Ezra Klein, lead explainer over at Vox, needs to have direction of cause explained to him. He tweeted “leading AI models for processing hate speech were one-and-a-half times more likely to flag tweets as offensive or hateful when they were written by African Americans, and 2.2 times more likely to flag tweets written in African American English”.
His tweet pointed to the article “The algorithms that detect hate speech online are biased against black people: A new study shows that leading AI models are 1.5 times more likely to flag tweets written by African Americans as ‘offensive’ compared to other tweets.”
Some person calling herself (I think it’s a woman) “Cardi B” won the 2019 Grammy award for the “best” rap album Invasion of Privacy, on which is the song “I like it.” A snippet of the lyrics:
I like million dollar deals
Where’s my pen? Bitch I’m signin’
I like those Balenciagas, the ones that look like socks
I like going to the jeweler, I put rocks all in my watch
I like texts from my exes when they want a second chance
I like proving niggas wrong, I do what they say I can’t
Another big hit on the album seems to be “Be Careful” (my asterisks):
And putas, chillin’ poolside, livin’ two lives
I could’ve did what you did to me to you a few times
But if I did decide to slide, find a nigga
F*** him, suck his d***, you would’ve been pissed
But that’s not my M.O., I’m not that type of bitch
And karma for you is gon’ be who you end up with
Don’t make me sick, nigga
Now if some music lover were to quote these Grammy winning works of art in a tweet, it could conceivably be labeled as “hate speech”. If that music lover were black, then a black would be algorithmically charged as a “hater”. And if more blacks tweeters appreciate this kind of Grammy winning art than white tweeters, why, then, more blacks will be painted as “haters.”
Did I mention these songs were Grammy winning?
Enough jokes. Here are the easy facts.
A do-gooder compiles a list of “hate”. Tweets are compared against the list. Some are flagged as “hate”, others, presumably, as “love”. Anybody who’s written even one line of code knows how easy this is to do. As long as there are no typos, the algorithm will work. “Hate” tweets will be set on one side, “love” tweets on another.
Then if it later turns out that the “hate” tweets were written by blacks more than whites (proportionally, determined by external data), then blacks will be said to be bigger “haters” than whites.
It must be obvious that if the algorithm does not know, in advance, who is black and who white, then it is impossible for the algorithm to be “racist”. It will really be true that more blacks are “haters” than whites.
Alas, it is not obvious.
But two new studies show that AI trained to identify hate speech may actually end up amplifying racial bias. In one study, researchers found that leading AI models for processing hate speech were one-and-a-half times more likely to flag tweets as offensive or hateful when they were written by African Americans, and 2.2 times more likely to flag tweets written in African American English (which is commonly spoken by black people in the US). Another study found similar widespread evidence of racial bias against black speech in five widely used academic data sets for studying hate speech that totaled around 155,800 Twitter posts.

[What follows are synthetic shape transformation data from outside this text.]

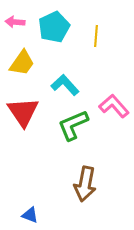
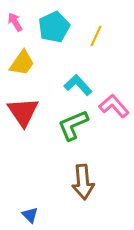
pink arrow: rotated 54 degrees clockwise
yellow line: rotated 20 degrees clockwise
cyan L-shape: moved 13 px right
brown arrow: moved 2 px left, 2 px up; rotated 16 degrees counterclockwise
blue triangle: rotated 24 degrees clockwise
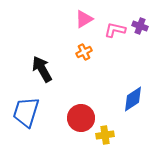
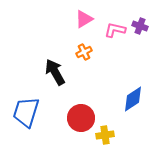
black arrow: moved 13 px right, 3 px down
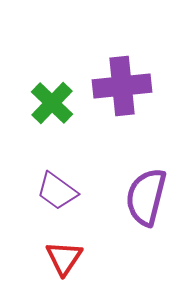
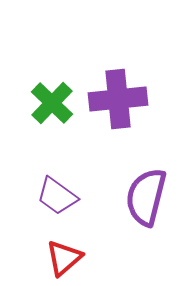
purple cross: moved 4 px left, 13 px down
purple trapezoid: moved 5 px down
red triangle: rotated 15 degrees clockwise
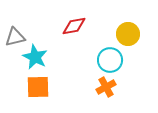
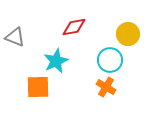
red diamond: moved 1 px down
gray triangle: rotated 35 degrees clockwise
cyan star: moved 21 px right, 4 px down; rotated 20 degrees clockwise
orange cross: rotated 30 degrees counterclockwise
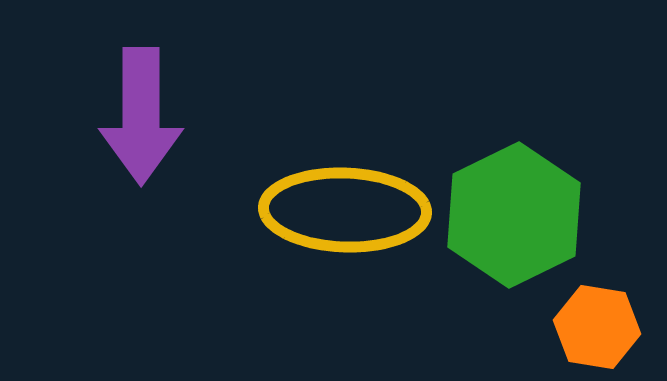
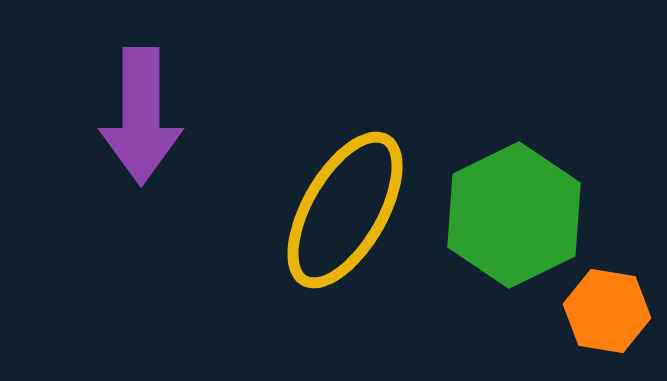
yellow ellipse: rotated 62 degrees counterclockwise
orange hexagon: moved 10 px right, 16 px up
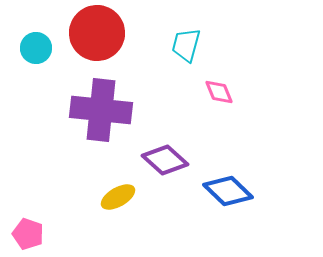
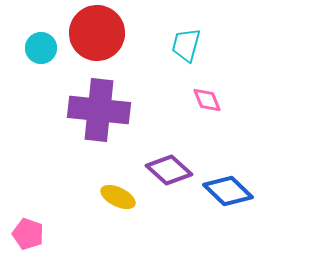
cyan circle: moved 5 px right
pink diamond: moved 12 px left, 8 px down
purple cross: moved 2 px left
purple diamond: moved 4 px right, 10 px down
yellow ellipse: rotated 56 degrees clockwise
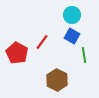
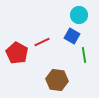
cyan circle: moved 7 px right
red line: rotated 28 degrees clockwise
brown hexagon: rotated 20 degrees counterclockwise
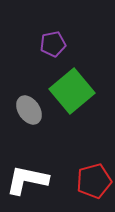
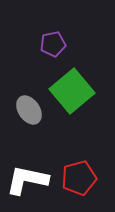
red pentagon: moved 15 px left, 3 px up
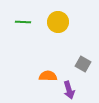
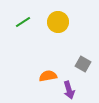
green line: rotated 35 degrees counterclockwise
orange semicircle: rotated 12 degrees counterclockwise
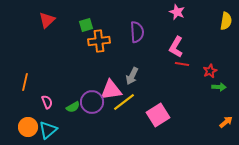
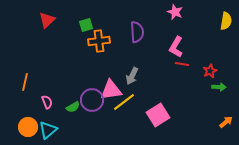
pink star: moved 2 px left
purple circle: moved 2 px up
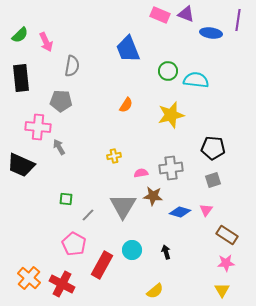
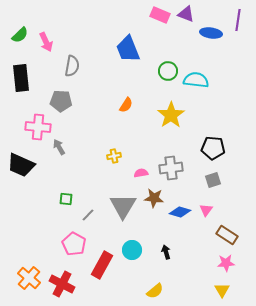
yellow star: rotated 20 degrees counterclockwise
brown star: moved 1 px right, 2 px down
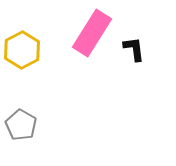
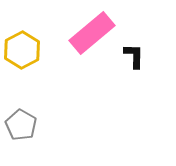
pink rectangle: rotated 18 degrees clockwise
black L-shape: moved 7 px down; rotated 8 degrees clockwise
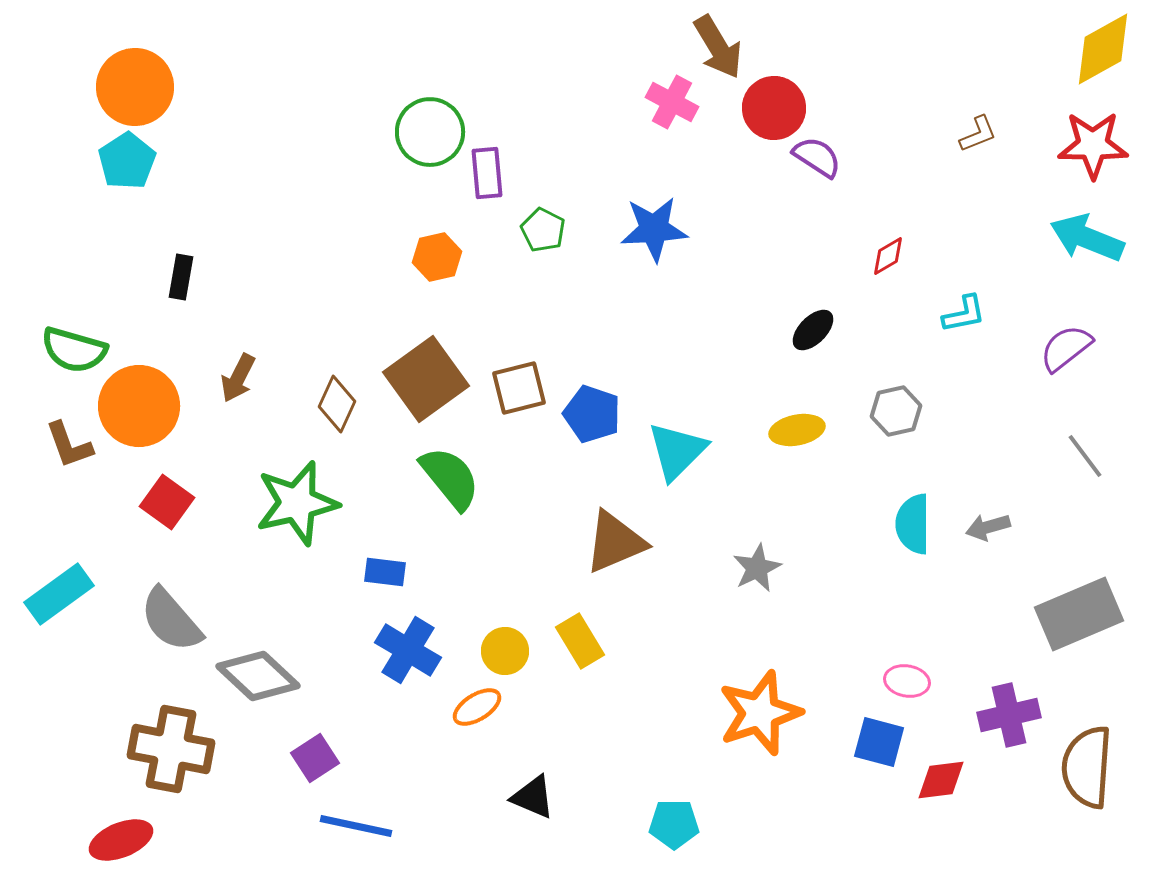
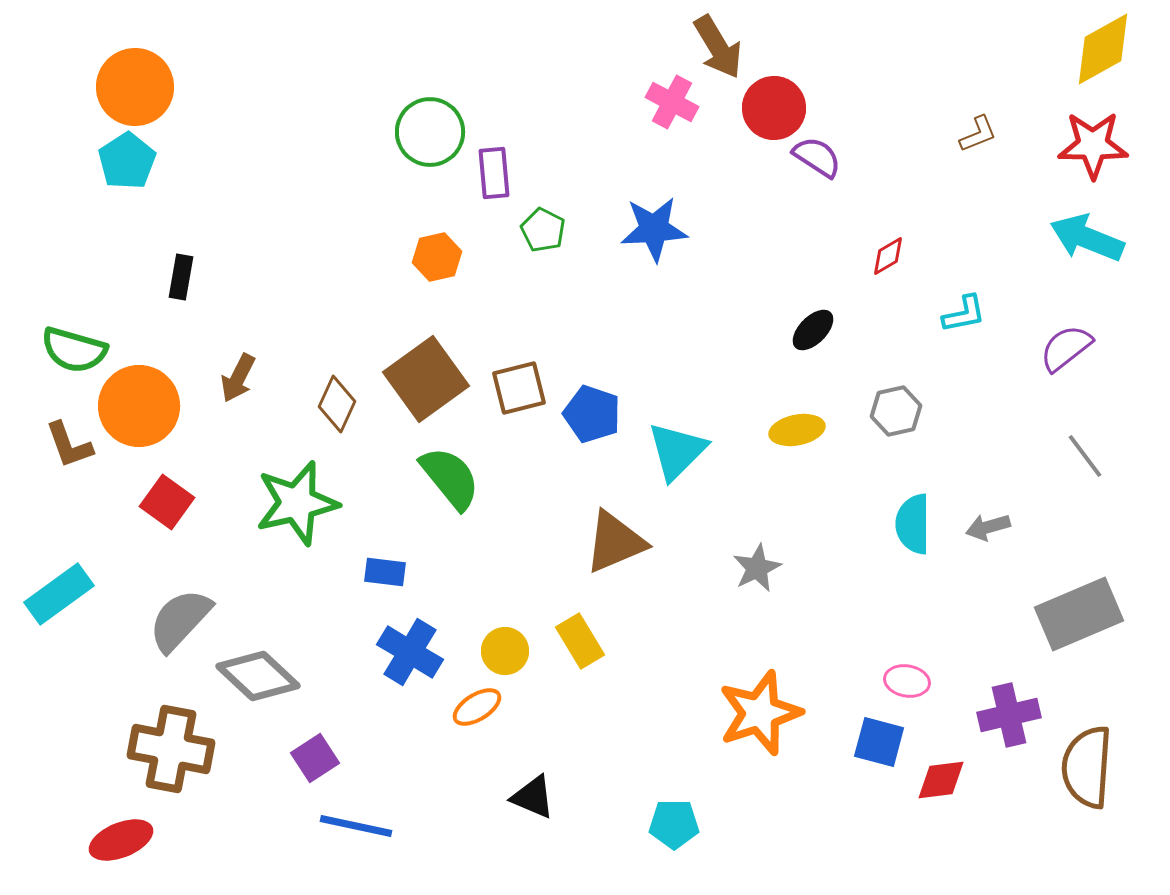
purple rectangle at (487, 173): moved 7 px right
gray semicircle at (171, 620): moved 9 px right; rotated 84 degrees clockwise
blue cross at (408, 650): moved 2 px right, 2 px down
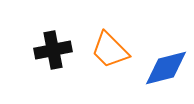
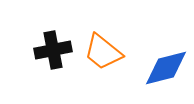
orange trapezoid: moved 7 px left, 2 px down; rotated 6 degrees counterclockwise
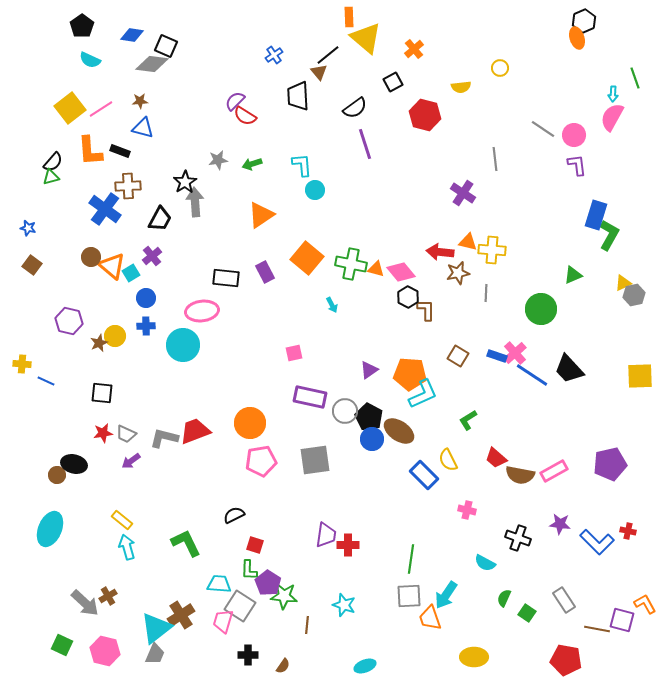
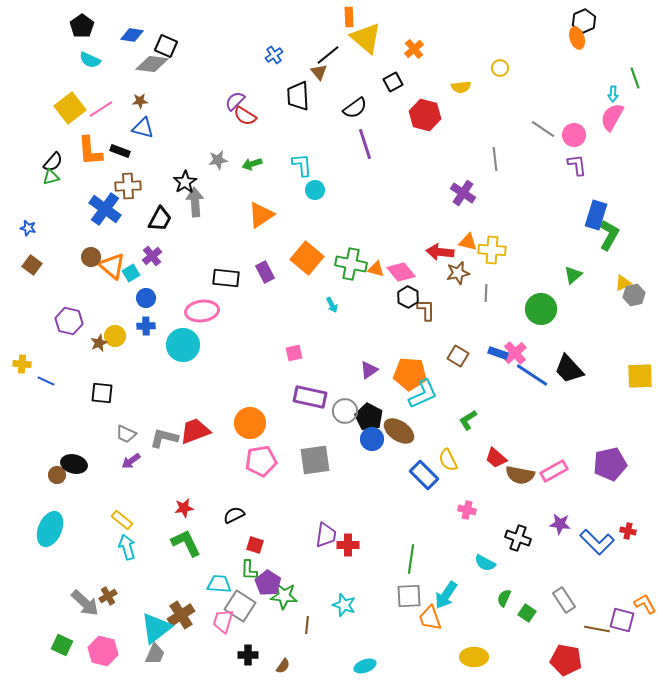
green triangle at (573, 275): rotated 18 degrees counterclockwise
blue rectangle at (497, 356): moved 1 px right, 3 px up
red star at (103, 433): moved 81 px right, 75 px down
pink hexagon at (105, 651): moved 2 px left
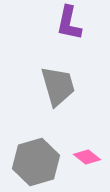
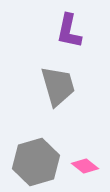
purple L-shape: moved 8 px down
pink diamond: moved 2 px left, 9 px down
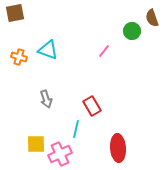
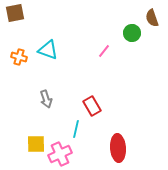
green circle: moved 2 px down
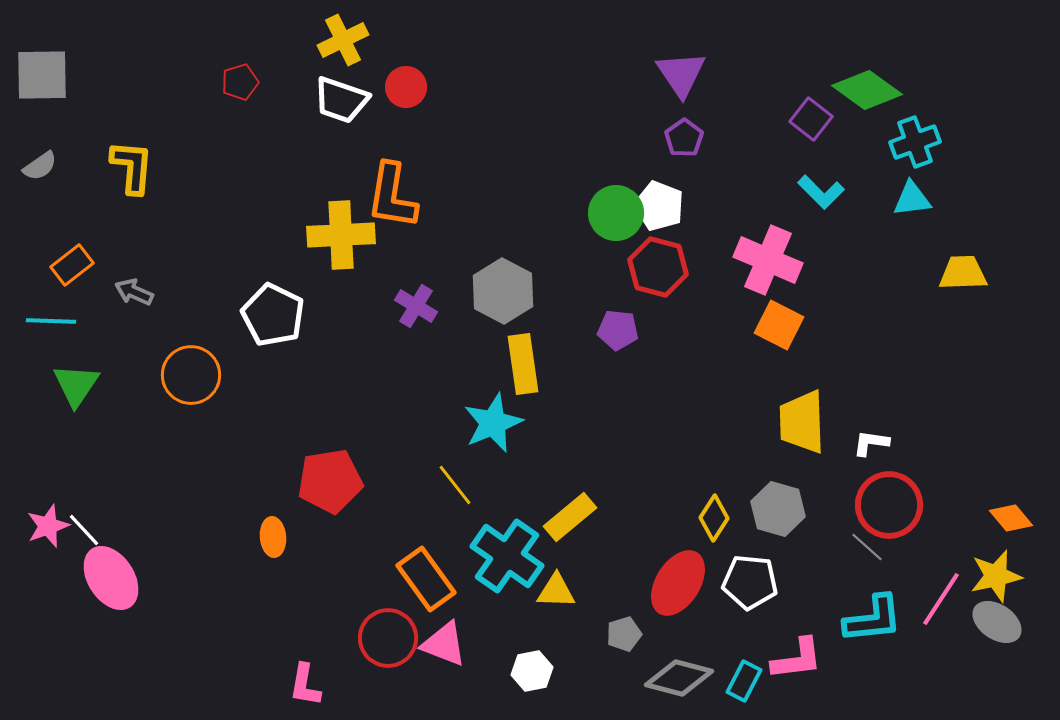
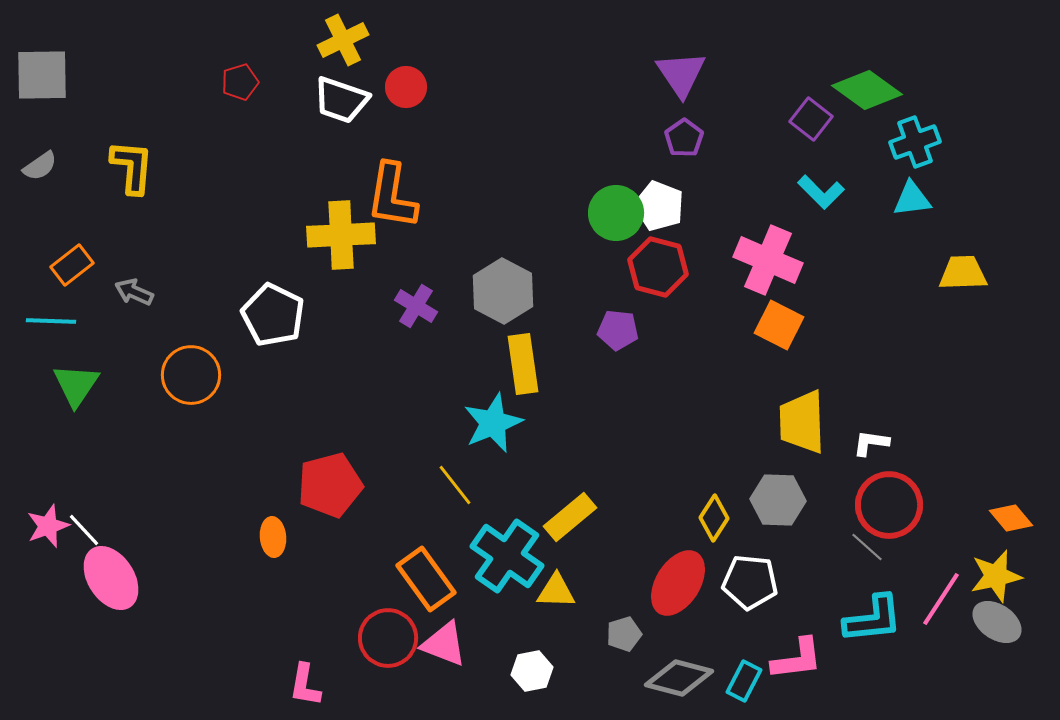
red pentagon at (330, 481): moved 4 px down; rotated 6 degrees counterclockwise
gray hexagon at (778, 509): moved 9 px up; rotated 14 degrees counterclockwise
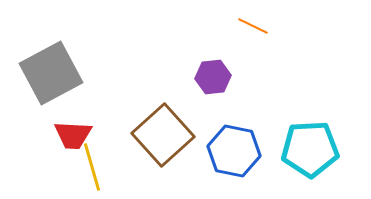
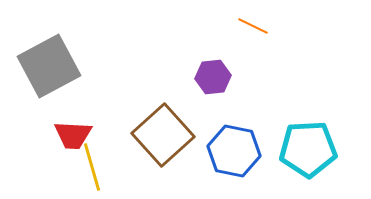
gray square: moved 2 px left, 7 px up
cyan pentagon: moved 2 px left
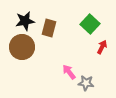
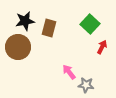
brown circle: moved 4 px left
gray star: moved 2 px down
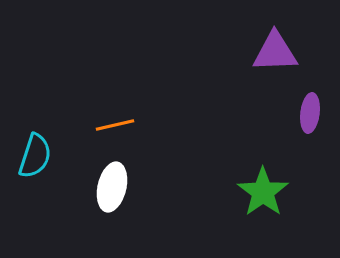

I heard some white politicians trying their tongues on African American English. How did it go? “I ain’t in no ways tired…” Which I guess means whites speak White American English. Skip it.
This is in large part because what is considered offensive depends on social context. Terms that are slurs when used in some settings — like the “n-word” or “queer” — may not be in others. But algorithms — and content moderators who grade the test data that teaches these algorithms how to do their job — don’t usually know the context of the comments they’re reviewing.
Okay, so nigger is not offensive if a black guy, or Mel Brooks, says it, but it is if a white guy says it. Not sure in what class Mark Twain fits (Huckleberry Finn is probably banned anyway). Queer is not offensive if a pervert says it, but it is if a normal says it.
Again, unless the algorithm knows in advance who is doing the saying, then there is no way to know if the words are “offensive”.
If the nervous programmers at Twitter are frightened of being called “racists”, then this is what they can do. Write an algorithm that identifies race and not “hate”. It won’t be perfect, but it can be reasonable.
Those who the algorithm tags as black, along with these peoples’ tweets, can then be automatically labeled “love” regardless of content. Whereas those people tagged as white, and their tweets, can be automatically labeled “hate”.
Problem solved! Indeed, this is the only way to solve it. I therefore predict that’s exactly what will happen.